Big data challenges need to be addressed at exascale for applications to achieve their performance and science goals. The VeloC/SZ project addresses two of these big data challenges. First, the ability to run scientific simulations until completion despite disruptions along the way is critical. VeloC provides a highly reliable environment for exascale applications at a minimal cost, enabling them to fully benefit from the extreme data volume and velocity they produce with a low overhead. Second, data reduction is necessary to reduce the size of the data output to the storage system due to bandwidth and storage space limitations. SZ addresses this challenge by enabling application scientists to reduce their scientific data while keeping scientific outcomes intact.
Most large-scale scientific applications use execution state recording techniques to make sure the execution finishes, despite disruptions. If a disruption occurs, the execution state can be restored and the application can be restarted from this state. This technique is known as checkpoint/restart. At exascale, this technique is difficult to implement at low cost for the applications due to an extremely large volume/velocity of data, complex disruption modes, and limited bandwidth to the storage system. Moreover, the diversity and complexity of the storage hierarchy in exascale systems make it very difficult for application developers to implement checkpoint/restart at low cost. VeloC leverages application developer knowledge about state preservation to provide a solution optimizing the performance of checkpoint/ restart while masking the complexity and diversity of the storage hierarchies. An existing application can be adapted for VeloC in minimal time. Once adapted, the application can run in a highly reliable way on pre-exascale and exascale machines.

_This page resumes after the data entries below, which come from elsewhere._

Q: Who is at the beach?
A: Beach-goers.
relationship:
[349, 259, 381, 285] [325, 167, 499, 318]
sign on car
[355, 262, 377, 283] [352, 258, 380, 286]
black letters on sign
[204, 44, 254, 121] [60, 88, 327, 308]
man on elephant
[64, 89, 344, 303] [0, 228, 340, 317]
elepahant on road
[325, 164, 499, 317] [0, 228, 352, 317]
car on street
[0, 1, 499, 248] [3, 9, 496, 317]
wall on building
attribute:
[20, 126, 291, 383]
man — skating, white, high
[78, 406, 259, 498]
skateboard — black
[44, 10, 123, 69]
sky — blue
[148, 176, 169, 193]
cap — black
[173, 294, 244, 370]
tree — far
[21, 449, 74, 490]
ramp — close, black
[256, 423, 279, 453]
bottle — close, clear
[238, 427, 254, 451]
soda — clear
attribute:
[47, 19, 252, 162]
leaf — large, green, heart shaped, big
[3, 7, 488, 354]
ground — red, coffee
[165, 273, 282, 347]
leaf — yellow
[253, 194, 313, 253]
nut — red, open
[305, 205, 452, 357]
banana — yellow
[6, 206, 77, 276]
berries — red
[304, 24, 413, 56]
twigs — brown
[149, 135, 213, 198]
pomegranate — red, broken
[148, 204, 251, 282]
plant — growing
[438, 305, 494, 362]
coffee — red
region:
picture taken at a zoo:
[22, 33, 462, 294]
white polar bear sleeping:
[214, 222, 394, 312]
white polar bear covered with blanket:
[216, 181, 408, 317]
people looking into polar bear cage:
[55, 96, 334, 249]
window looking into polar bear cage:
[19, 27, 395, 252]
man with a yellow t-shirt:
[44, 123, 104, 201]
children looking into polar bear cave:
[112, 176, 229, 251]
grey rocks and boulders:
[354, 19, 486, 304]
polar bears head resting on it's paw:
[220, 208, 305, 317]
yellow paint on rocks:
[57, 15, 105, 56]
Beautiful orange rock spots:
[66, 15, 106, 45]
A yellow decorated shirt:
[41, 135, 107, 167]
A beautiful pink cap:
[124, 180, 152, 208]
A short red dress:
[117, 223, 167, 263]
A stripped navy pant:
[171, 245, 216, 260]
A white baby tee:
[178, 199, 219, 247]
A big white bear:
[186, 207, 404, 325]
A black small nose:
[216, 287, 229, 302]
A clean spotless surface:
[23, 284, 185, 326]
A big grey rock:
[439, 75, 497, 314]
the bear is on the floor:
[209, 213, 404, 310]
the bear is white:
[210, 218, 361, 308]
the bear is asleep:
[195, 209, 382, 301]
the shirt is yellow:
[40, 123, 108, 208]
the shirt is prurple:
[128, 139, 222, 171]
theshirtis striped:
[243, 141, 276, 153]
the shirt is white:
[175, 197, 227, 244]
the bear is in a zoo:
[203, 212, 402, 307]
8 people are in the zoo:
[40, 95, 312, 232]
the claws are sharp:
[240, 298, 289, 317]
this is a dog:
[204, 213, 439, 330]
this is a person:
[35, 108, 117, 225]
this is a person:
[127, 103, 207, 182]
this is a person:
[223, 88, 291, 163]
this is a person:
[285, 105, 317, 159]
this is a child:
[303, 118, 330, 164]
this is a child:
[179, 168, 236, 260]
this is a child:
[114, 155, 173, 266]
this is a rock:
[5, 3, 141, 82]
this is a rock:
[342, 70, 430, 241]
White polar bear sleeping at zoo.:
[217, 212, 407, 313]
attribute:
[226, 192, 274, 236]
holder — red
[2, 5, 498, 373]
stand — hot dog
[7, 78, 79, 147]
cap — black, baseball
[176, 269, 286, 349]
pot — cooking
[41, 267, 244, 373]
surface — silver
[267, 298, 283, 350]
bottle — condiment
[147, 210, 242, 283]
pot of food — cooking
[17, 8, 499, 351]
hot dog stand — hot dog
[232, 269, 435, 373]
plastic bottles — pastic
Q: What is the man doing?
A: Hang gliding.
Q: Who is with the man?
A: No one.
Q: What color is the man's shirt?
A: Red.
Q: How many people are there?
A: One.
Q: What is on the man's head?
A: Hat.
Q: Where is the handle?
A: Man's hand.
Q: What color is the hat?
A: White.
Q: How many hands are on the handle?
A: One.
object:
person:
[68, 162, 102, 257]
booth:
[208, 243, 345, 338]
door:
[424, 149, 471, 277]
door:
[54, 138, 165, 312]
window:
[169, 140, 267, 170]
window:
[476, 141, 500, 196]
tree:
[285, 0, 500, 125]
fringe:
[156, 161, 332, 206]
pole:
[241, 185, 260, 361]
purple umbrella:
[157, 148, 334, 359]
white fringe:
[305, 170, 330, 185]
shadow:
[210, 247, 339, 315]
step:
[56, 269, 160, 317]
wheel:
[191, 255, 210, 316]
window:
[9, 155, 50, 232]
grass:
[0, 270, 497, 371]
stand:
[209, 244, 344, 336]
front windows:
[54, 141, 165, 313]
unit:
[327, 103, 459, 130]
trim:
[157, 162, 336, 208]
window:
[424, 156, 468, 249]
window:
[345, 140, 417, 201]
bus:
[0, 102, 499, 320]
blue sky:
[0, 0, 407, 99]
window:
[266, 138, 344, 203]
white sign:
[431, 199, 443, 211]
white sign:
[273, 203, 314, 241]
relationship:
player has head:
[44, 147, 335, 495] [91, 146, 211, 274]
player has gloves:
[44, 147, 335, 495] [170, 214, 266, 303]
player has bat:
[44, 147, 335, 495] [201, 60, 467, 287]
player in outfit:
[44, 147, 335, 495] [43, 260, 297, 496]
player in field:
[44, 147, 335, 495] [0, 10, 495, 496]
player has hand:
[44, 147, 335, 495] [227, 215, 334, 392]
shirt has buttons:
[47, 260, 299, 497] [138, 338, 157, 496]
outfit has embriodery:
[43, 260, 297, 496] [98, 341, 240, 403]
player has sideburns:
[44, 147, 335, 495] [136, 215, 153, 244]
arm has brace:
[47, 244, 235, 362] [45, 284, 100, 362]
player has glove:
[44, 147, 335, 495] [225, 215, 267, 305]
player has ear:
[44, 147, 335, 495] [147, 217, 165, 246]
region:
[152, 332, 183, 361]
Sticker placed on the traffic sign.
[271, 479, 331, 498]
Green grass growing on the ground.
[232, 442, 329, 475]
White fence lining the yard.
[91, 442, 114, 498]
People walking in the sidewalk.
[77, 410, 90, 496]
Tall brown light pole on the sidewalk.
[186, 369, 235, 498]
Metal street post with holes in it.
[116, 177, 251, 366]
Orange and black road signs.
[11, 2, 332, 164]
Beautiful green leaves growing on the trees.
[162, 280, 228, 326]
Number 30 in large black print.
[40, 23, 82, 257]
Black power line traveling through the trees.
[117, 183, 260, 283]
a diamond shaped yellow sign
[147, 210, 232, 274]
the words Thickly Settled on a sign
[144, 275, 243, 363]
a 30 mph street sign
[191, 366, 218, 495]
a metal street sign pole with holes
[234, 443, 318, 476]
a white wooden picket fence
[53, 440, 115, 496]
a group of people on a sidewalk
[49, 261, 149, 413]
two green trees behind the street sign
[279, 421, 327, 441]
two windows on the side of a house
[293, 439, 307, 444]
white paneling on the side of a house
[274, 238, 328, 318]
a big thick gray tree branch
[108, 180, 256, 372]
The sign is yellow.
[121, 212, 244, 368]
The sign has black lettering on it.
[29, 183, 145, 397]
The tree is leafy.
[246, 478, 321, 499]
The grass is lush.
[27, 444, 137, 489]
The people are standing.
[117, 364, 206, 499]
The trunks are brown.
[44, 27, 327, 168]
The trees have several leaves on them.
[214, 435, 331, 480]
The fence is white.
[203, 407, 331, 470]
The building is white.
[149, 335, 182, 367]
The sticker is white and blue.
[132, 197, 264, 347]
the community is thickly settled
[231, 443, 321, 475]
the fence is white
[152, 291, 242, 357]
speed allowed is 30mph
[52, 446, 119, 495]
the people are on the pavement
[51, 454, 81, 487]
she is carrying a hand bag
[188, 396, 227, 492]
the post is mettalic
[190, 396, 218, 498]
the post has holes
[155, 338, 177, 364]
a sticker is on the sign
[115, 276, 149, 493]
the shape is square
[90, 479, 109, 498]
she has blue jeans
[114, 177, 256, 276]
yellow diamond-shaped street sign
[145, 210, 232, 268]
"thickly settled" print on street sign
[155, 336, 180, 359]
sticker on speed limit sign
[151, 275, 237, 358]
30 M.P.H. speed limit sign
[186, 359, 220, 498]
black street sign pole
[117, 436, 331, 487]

As data sizes increase with exascale systems and updated scientific instruments, lossy compression of scientific data becomes a necessity. Lossy compression reduces the data by removing non- useful information. Lossy compression for scientific data needs to satisfy three main requirements: it should remove only information that does not impact scientific discovery; compression and decompression need to be very fast to avoid raising a performance issue; and it needs to be effective at providing data reduction much higher than lossless compression. The SZ software provides lossy compression for scientific datasets satisfying these three requirements. To keep information relevant for scientific discovery, SZ users set constraints in terms of compression quality. To control the information loss for each data point, SZ provides point-wise error bound controls that the user supplies. To reach extremely high performance, the SZ software has a parallel implementation that benefits from GPU acceleration. The advanced compression pipelines used in SZ provide very high compression ratios compared with lossless compression, enabling SZ to overcome the big data challenges at the exascale.